Dogs were coming down the ramp. Dozens and dozens of dogs. And they were coming from the other direction as well, running up the street toward the Sunlite Apartments. Dogs were also coming through the vacant lots, picking their way between the brambles and the trees. Dogs seemed to be coming from everywhere. Silently, soundlessly, they began to converge in front of the building until there was a line of dogs—hundreds of dogs, small ones, huge ones, and everything in-between—packed tightly together, forming a barrier between me and the other people standing in the broken street in front of the Sunlite Apartments.

It was an astonishing sight. Amazing. And as I tried to understand what I was seeing, I began to pick out a few familiar figures in this giant pack of dogs. Or at least I thought they were familiar; perhaps I was just mistaking one dog for another. But I really did think I saw Sassouma’s dust-colored Dogon dog among the pack. And Buddy, the dog who had visited me in the mausoleum where Avi was interred. And Dax, the dog from the airport. A particular bulldog stood quite near me, and I had a feeling that he would have answered to the name Samson. Near him stood the golden-red pharaoh hound. And though I did not see her, I was sure that somewhere in the pack was another dog whose name I knew: Zvezdochka.

Of all of us, it was Raymond who finally spoke. “How did you do this?” he asked me. His voice had softened; his whole demeanor had changed. Now, he seemed more like the man who had once said to me, I have been waiting all my life.

“I didn’t,” I told him.

“Maybe he did,” Jack said.

Slowly, almost imperceptibly, Jack raised his hand and pointed toward the door of the Sunlite Apartments.

I turned back around so that I was facing the darkness that filled the empty doorway of the ruined building. But now, a piece of that darkness seemed to have detached itself and began moving toward me. The darkness had a humanoid shape, so that it was like watching a shadow walk by itself.

And then, when it was about twenty feet away from me, it stopped. It was hard to see, hard to be sure that what I was seeing was actually there because it—the shadow—seemed blurred around the edges, as if, at any moment, it might lose whatever substance it had and be absorbed back into the night. It had no face, no features, no real structure to its arms or legs or torso. It was just a thin shade that barely stood out from the darkness draped all around. I knew who this was and so, though I should have been, I was not afraid.
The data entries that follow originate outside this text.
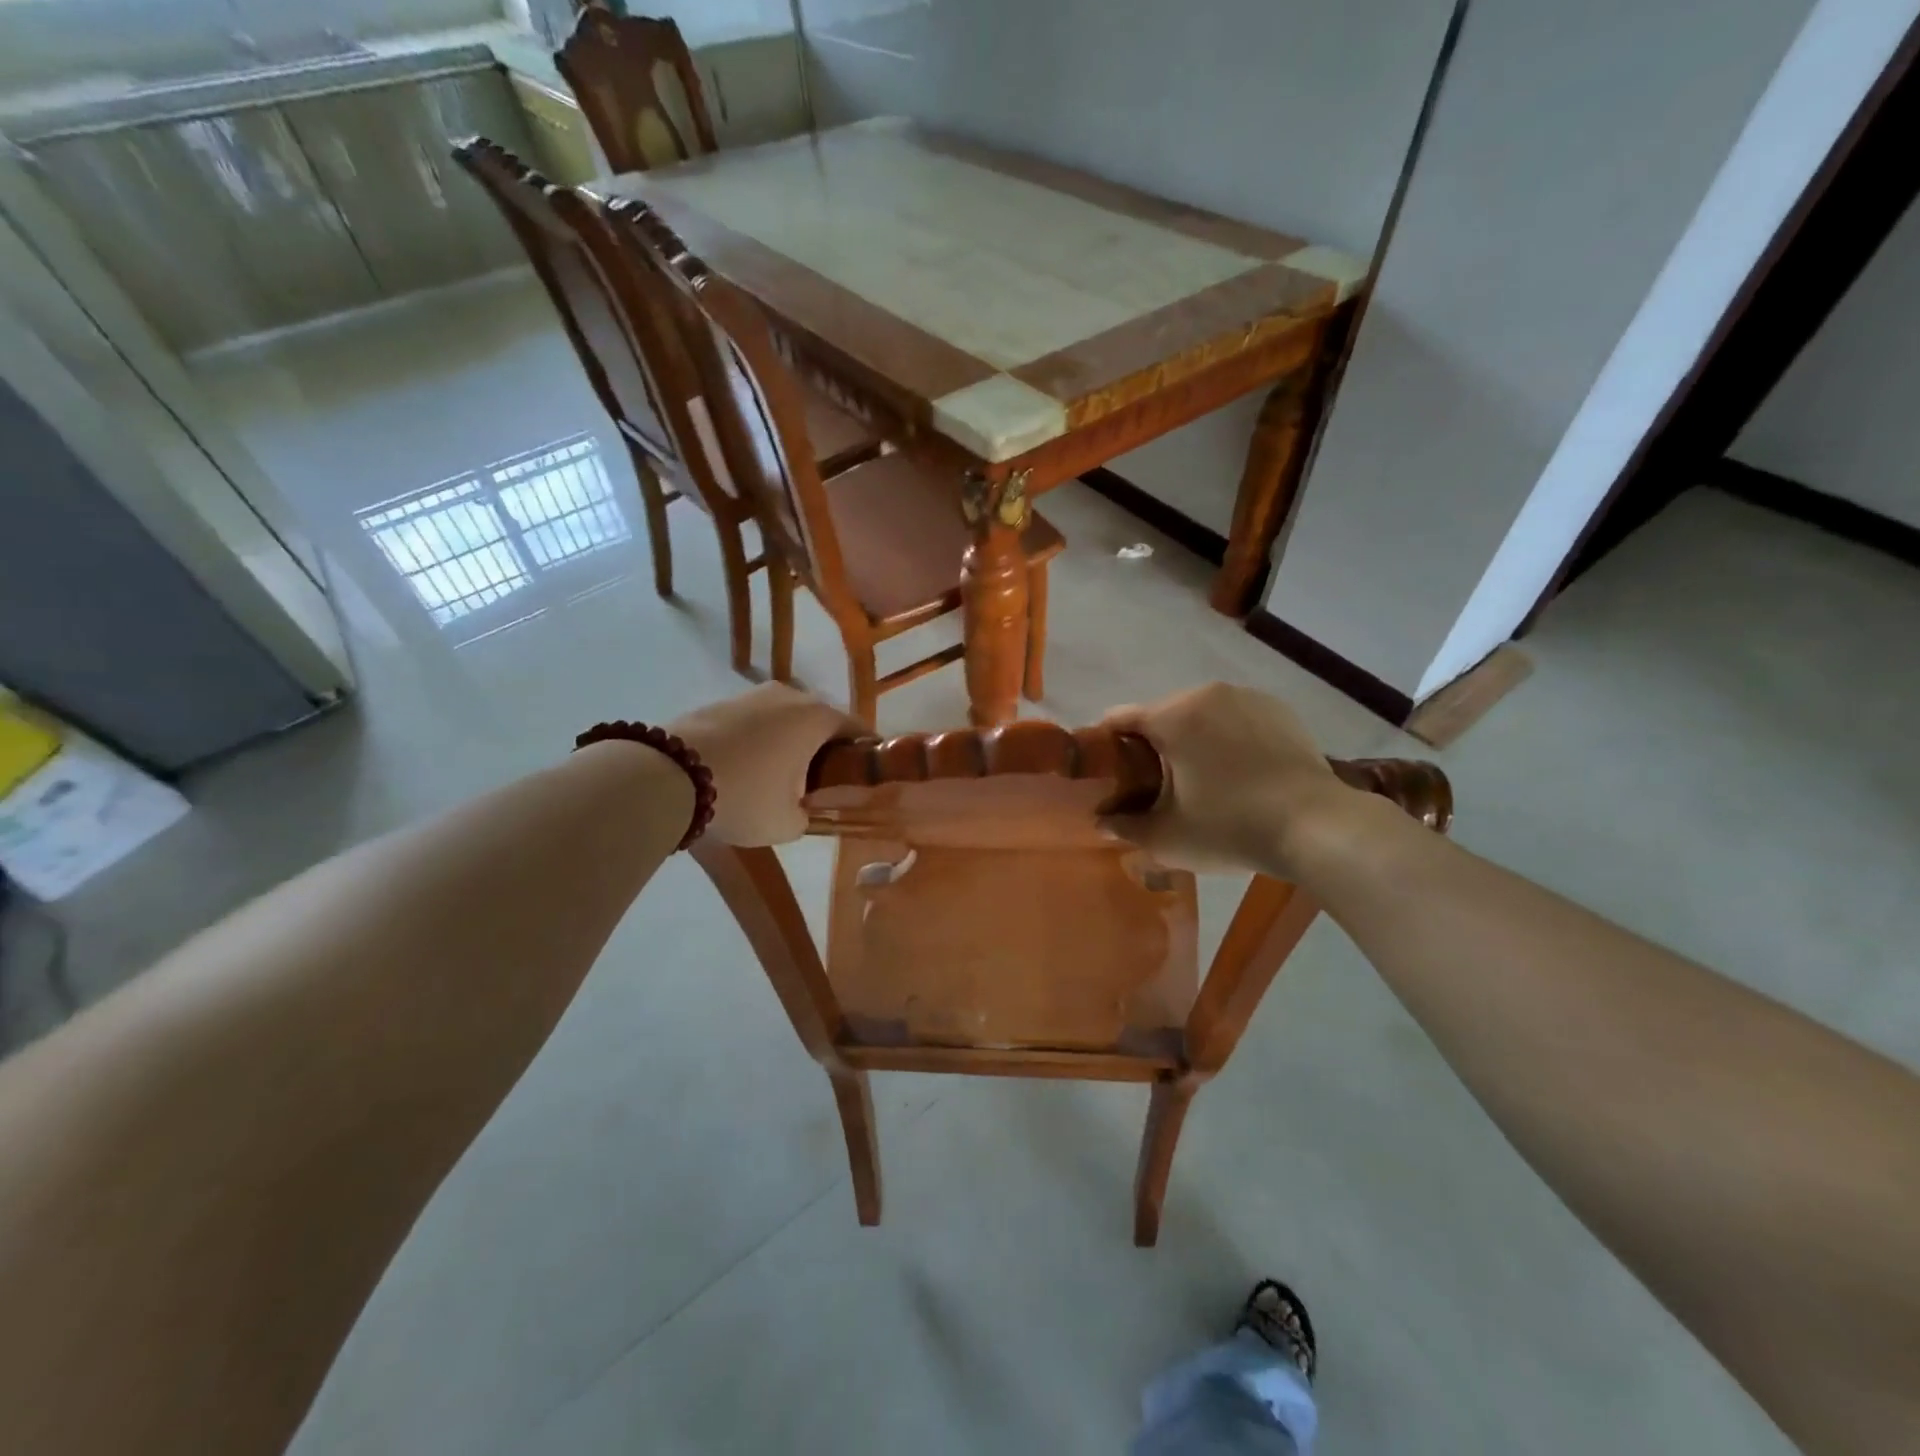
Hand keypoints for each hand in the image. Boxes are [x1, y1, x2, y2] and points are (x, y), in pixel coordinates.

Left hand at [669, 684, 857, 845]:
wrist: (668, 776)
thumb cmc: (745, 796)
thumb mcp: (787, 823)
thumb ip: (807, 815)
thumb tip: (801, 809)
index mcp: (818, 718)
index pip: (858, 730)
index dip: (865, 754)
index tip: (866, 776)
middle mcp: (791, 696)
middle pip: (821, 722)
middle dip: (826, 749)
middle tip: (822, 782)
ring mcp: (753, 695)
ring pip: (786, 719)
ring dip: (790, 743)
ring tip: (780, 776)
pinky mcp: (722, 702)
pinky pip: (756, 721)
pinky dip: (760, 740)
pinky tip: (747, 767)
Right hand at [1099, 682, 1355, 875]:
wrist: (1317, 828)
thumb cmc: (1231, 828)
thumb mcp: (1167, 837)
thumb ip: (1126, 827)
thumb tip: (1102, 822)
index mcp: (1173, 716)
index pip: (1119, 718)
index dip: (1106, 746)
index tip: (1107, 774)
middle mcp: (1207, 694)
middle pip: (1160, 715)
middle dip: (1151, 746)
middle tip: (1153, 786)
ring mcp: (1247, 698)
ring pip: (1199, 715)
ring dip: (1190, 741)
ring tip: (1198, 781)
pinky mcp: (1279, 711)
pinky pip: (1234, 719)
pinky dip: (1225, 739)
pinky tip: (1236, 774)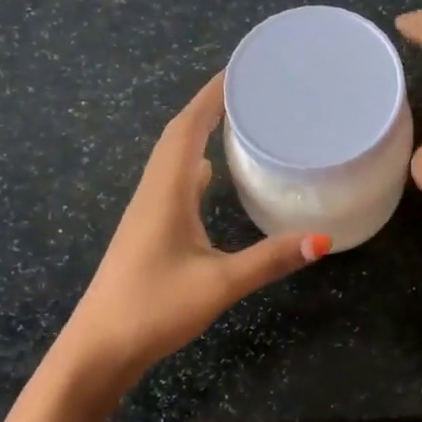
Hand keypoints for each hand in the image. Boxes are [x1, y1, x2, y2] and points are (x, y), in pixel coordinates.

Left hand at [52, 74, 328, 393]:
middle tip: (248, 90)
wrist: (98, 350)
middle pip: (178, 135)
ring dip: (199, 134)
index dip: (211, 95)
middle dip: (209, 106)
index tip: (241, 70)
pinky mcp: (148, 232)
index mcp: (165, 192)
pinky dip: (193, 166)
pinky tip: (210, 175)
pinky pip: (173, 183)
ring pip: (173, 158)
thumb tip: (323, 238)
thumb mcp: (218, 284)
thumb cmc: (153, 309)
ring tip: (235, 121)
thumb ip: (270, 259)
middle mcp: (153, 193)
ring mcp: (147, 213)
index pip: (187, 128)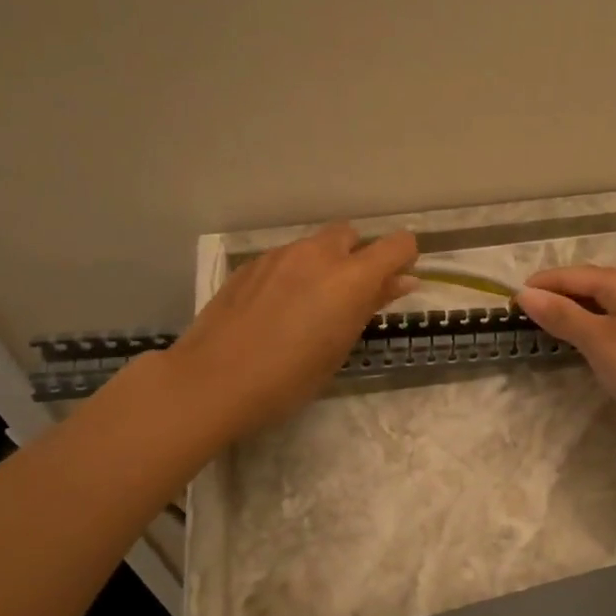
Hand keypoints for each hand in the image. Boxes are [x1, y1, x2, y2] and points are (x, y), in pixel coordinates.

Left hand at [165, 223, 418, 442]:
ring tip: (307, 307)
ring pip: (315, 245)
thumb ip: (372, 305)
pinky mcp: (251, 264)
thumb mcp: (340, 346)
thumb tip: (402, 281)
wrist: (212, 380)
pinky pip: (285, 258)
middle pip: (351, 235)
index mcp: (351, 277)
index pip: (397, 244)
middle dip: (357, 257)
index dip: (403, 260)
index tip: (395, 283)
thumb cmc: (289, 377)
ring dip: (323, 265)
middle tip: (347, 298)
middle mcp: (318, 254)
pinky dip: (292, 274)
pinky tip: (275, 310)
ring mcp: (280, 255)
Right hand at [515, 266, 615, 454]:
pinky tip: (579, 341)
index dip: (540, 286)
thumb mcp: (598, 340)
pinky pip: (613, 320)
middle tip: (522, 316)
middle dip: (555, 297)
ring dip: (572, 312)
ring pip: (600, 304)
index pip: (572, 275)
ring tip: (543, 327)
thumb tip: (524, 294)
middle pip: (587, 285)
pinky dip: (591, 326)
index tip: (508, 301)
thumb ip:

I pointed to the repeater, which sat on the ground nearby. “That’s it,” I said to the being that I knew as the radioman. “The Haverkit. That’s what you wanted.”

Suddenly, from behind me, I heard a soft click followed by a momentary flash of light. Someone had a camera and was trying to take a photo.

The radioman’s reaction was swift. Though I saw no mouth that could have produced a sound, somehow, from somewhere inside itself, the figure before me emitted a long, loud, angry hiss.

And then it strode forward, moving faster than I could have imagined possible. It was still hissing and now, as if I were the individual responsible for the camera flash—the one it was angry at—it was coming straight at me.